The Wellmont CVA Heart Institute expanded its outpatient services with the opening of the Bill Gatton Center for Advanced Cardiac Rehab, which teaches patients about improving their way of life as much as it strengthens their heart muscles. This occurs in conjunction with Pritikin ICR (Intensive Cardiac Rehabilitation) by blending exercise with knowledge of healthy lifestyles and computer-based learning opportunities.
Meanwhile, Wellmont Medical Associates, the umbrella organization for most integrated physicians, has experienced major growth in office visits, total patient encounters, new patient visits and revenues. The physician-led, professionally managed organization was still a leader in controlling blood pressure, receiving the Most Improved Award among medical groups with fewer than 150 physicians from American Medical Group Foundation.
One of the major areas where Wellmont has performed significant work is with the classification by insurance companies of many patients who stay in the hospital for a short time as observation rather than inpatient.
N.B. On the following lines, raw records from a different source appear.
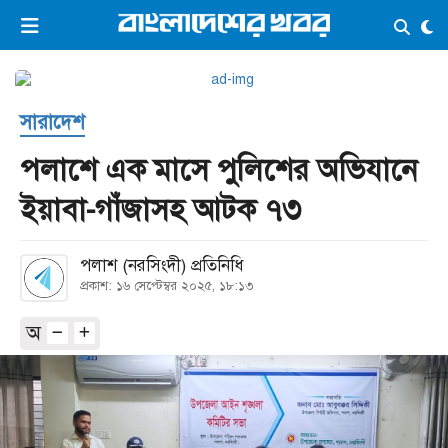
×
ভিডিও
ই-পেপার
লগইন
সারাদেশ
প্রচ্ছদ
সর্বশেষ
পলাশে এক মাসে পুলিশের অভিযানে
সব বিভাগ
আর্কাইভ
ইয়াবা-গাঁজাসহ আটক ৭৩
কনভার্টার
পলাশ (নরসিংদী) প্রতিনিধি
প্রকাশ: ১৬ সেপ্টেম্বর ২০২৫, ১৮:১৩
অ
Observation status generally means the insurance company pays less and the patient pays more for his or her hospital and subsequent care, and Wellmont has devoted considerable attention toward appropriately classifying the patient’s status. This advocacy has significantly increased the health system’s bottom line.
Efforts by Wellmont’s supply chain to standardize processes and seek savings across the health system have made considerable headway. Wellmont has saved millions of dollars in completed initiatives and others that are underway through beneficial partnerships. The organization is also further pursuing its systemwide efforts to examine opportunities to reduce waste and operate more efficiently.
“We need to remain vigilant to explore additional methods to meet our patients’ needs and respond to the financial realities facing all health care organizations,” said Todd Dougan, Wellmont’s chief financial officer. “Our physicians and co-workers have worked admirably to be agile in our care delivery models, and that has produced exceptional results. We understand we cannot rest on our laurels but instead need to explore more opportunities to show our expertise in this arena.”
To foster Wellmont’s long-term success, the organization has been engaged in a merger process with Mountain States Health Alliance, which would allow both entities to achieve further efficiencies that can be reinvested in the region to address some of the most pressing health needs.
Should the merger receive needed approvals from Tennessee and Virginia, Wellmont and Mountain States have proposed to invest $450 million in a comprehensive set of programs that will advance health care in the area. These include children’s health, service delivery in rural areas, addiction treatment, substance abuse prevention and increased academic and research opportunities.
S&P said it believes the proposed merger would create a healthier system that is better positioned to thrive during the further evolution of health care delivery. The company said it would also help providers who will accept more financial risk for managing their patients’ health.
“Our entire clinical and administrative team have performed remarkably well under these challenging circumstances and are to be commended,” said Roger Leonard, chairman of the health system’s board of directors. “We have made great strides in strengthening our health system but will need to complete the merger to ensure we have sufficient resources to make much-needed investments going forward in clinical staff, clinical services as well as population and behavioral health.”